BEGIN Provided records

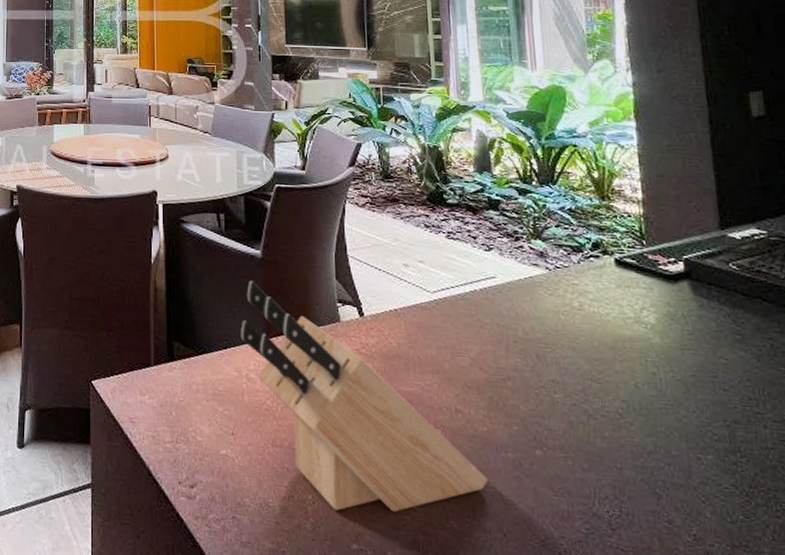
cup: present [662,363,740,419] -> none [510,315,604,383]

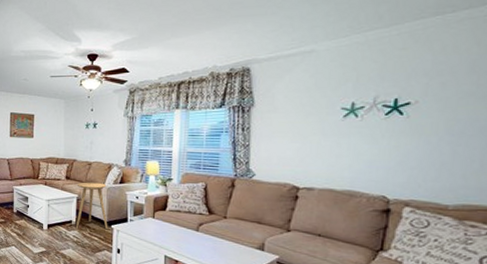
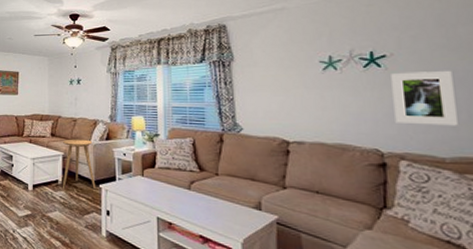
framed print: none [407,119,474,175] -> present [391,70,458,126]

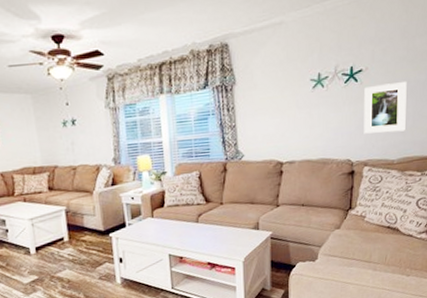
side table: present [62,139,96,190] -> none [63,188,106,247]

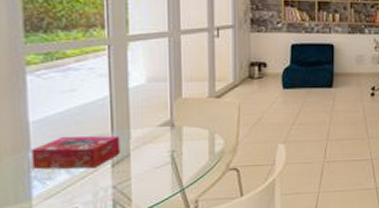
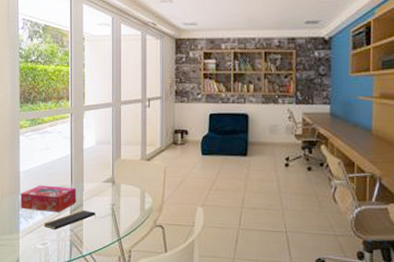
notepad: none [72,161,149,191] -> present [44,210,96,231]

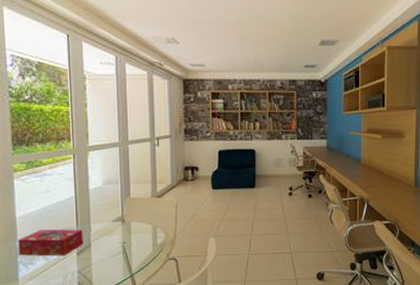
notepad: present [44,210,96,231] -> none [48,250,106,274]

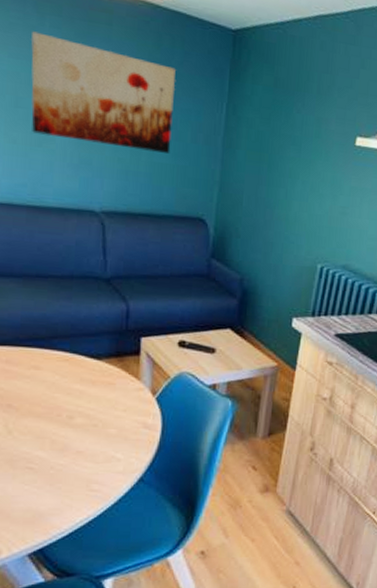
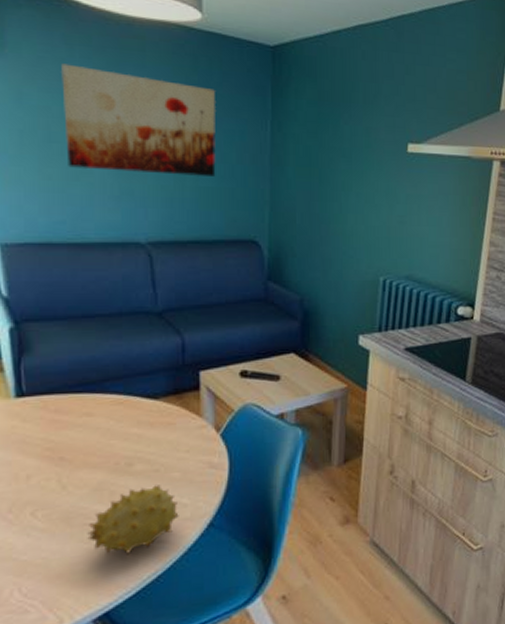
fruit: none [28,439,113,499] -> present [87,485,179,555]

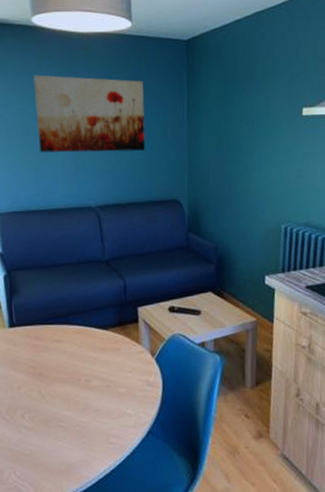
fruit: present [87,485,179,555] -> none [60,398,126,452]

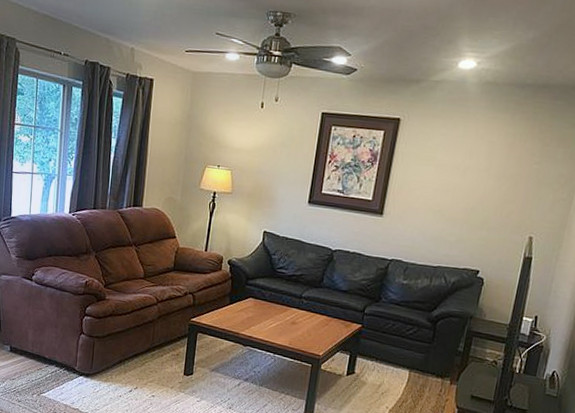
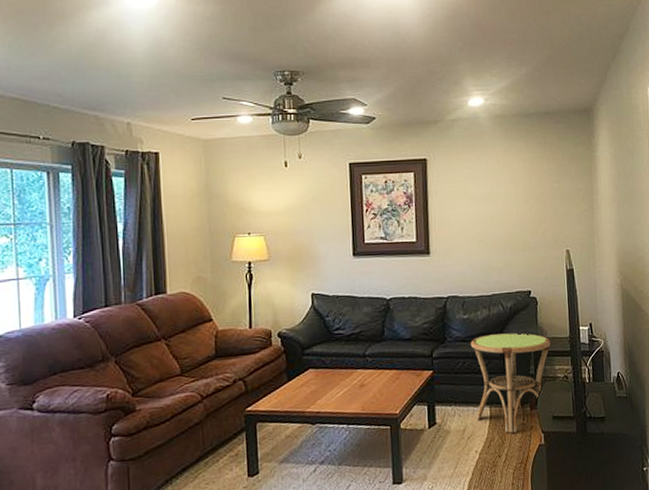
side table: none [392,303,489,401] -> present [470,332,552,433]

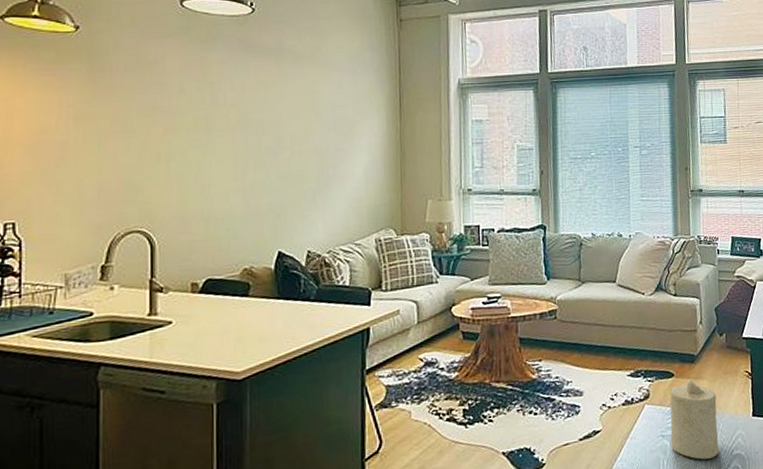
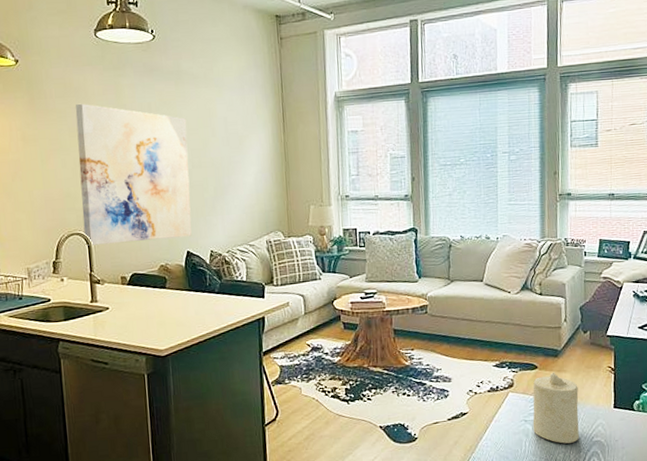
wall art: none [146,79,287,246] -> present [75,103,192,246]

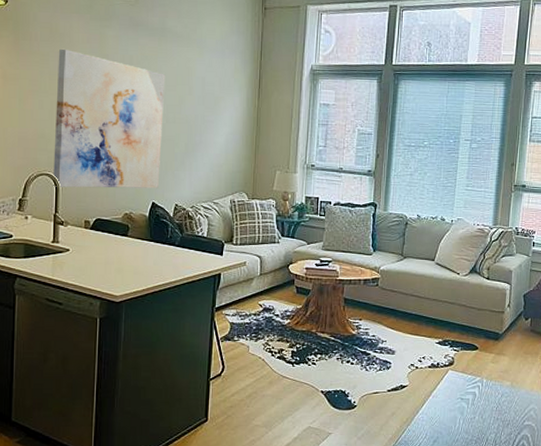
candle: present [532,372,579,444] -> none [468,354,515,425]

END Provided records

Your assignment » Where pictures appear, drop them, and reproduce exactly only the lines running from the beginning of the data to the line that contains "fruit: present [87,485,179,555]", inclusive.

Completed exercise »
cup: present [662,363,740,419] -> none [510,315,604,383]

framed print: none [407,119,474,175] -> present [391,70,458,126]

side table: present [62,139,96,190] -> none [63,188,106,247]

notepad: none [72,161,149,191] -> present [44,210,96,231]

notepad: present [44,210,96,231] -> none [48,250,106,274]

fruit: none [28,439,113,499] -> present [87,485,179,555]

fruit: present [87,485,179,555] -> none [60,398,126,452]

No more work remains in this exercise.